==== Supplied data ====

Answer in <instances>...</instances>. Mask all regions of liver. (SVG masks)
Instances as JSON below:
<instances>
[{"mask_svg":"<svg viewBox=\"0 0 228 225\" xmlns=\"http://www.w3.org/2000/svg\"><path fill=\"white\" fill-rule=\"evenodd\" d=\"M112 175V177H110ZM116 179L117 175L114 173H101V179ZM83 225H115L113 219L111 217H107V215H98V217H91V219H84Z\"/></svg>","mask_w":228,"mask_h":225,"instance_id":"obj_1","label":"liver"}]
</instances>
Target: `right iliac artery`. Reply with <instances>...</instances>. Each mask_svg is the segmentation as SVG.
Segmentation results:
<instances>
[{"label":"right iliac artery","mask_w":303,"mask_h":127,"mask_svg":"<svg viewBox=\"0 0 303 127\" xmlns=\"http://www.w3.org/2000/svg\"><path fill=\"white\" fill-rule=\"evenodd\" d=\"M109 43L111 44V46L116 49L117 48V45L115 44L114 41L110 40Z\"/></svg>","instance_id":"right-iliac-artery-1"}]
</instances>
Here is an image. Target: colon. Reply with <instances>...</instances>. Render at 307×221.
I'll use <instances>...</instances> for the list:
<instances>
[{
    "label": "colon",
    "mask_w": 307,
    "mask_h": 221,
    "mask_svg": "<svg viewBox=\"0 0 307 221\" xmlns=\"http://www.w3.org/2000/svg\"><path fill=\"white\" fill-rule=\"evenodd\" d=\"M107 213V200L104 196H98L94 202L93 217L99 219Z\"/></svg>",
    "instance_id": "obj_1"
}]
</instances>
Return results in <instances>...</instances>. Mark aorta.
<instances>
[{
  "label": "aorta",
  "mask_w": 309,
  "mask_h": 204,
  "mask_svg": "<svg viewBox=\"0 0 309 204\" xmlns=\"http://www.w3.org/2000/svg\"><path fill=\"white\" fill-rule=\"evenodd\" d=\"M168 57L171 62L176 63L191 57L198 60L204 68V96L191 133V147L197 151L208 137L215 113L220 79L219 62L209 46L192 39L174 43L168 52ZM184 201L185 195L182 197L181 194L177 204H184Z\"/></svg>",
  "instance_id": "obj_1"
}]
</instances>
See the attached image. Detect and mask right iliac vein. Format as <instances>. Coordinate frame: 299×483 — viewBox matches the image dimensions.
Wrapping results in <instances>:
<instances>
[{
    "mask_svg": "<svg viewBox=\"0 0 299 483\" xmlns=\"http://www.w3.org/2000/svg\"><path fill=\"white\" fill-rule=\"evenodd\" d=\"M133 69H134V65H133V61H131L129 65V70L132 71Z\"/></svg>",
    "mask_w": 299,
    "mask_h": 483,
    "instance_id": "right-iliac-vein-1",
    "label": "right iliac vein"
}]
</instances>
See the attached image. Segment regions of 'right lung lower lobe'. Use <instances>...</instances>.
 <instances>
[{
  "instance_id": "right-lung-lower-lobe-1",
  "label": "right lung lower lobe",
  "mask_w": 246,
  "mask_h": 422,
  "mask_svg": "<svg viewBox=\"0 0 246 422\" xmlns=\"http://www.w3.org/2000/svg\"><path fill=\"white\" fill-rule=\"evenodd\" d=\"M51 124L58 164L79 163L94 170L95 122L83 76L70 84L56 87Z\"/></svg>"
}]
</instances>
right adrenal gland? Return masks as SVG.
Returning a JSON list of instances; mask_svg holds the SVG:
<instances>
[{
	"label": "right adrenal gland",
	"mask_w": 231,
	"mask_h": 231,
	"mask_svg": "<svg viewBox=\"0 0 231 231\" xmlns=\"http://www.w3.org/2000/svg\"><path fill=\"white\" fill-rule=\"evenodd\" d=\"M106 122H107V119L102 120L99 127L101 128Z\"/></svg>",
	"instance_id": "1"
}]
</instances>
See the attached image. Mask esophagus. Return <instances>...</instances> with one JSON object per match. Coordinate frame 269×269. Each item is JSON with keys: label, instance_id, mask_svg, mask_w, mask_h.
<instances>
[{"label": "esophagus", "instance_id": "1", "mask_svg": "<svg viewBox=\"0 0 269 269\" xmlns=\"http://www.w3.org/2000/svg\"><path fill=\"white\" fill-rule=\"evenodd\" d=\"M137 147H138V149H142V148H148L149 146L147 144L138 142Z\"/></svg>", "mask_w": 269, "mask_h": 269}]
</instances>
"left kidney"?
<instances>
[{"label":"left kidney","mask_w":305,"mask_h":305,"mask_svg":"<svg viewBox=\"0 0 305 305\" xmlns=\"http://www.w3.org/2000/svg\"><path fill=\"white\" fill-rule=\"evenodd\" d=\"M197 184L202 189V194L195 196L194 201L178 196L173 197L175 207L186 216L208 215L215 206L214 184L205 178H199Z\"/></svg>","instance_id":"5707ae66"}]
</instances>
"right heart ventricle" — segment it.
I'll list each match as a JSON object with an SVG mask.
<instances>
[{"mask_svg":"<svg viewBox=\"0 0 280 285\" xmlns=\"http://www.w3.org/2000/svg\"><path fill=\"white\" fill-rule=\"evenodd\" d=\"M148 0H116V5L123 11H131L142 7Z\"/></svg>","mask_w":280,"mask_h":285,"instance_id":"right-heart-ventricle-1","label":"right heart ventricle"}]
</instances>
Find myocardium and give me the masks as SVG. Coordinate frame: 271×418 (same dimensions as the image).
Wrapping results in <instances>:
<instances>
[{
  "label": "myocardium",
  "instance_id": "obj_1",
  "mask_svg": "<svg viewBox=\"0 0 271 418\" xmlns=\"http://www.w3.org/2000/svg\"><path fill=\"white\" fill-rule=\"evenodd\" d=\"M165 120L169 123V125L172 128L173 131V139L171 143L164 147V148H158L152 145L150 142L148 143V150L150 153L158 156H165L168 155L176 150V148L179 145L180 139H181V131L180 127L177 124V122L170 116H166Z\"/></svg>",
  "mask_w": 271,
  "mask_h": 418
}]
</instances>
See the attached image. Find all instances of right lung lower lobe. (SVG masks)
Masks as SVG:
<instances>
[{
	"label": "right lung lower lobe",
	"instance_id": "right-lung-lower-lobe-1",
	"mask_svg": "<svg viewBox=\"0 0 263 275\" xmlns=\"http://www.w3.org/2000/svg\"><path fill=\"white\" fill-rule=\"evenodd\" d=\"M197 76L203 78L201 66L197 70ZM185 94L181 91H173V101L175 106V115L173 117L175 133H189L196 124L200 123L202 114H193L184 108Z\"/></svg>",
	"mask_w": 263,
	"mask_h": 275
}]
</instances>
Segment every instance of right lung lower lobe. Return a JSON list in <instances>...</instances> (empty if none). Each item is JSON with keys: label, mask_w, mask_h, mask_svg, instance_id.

====

Task directions: Pull out each line of the data above that contains the word "Reply".

Solution to this task:
Target: `right iliac artery`. Reply with <instances>...</instances>. Each mask_svg is the segmentation as SVG.
Here is an image. Target: colon. Reply with <instances>...</instances>. Render at 307×221.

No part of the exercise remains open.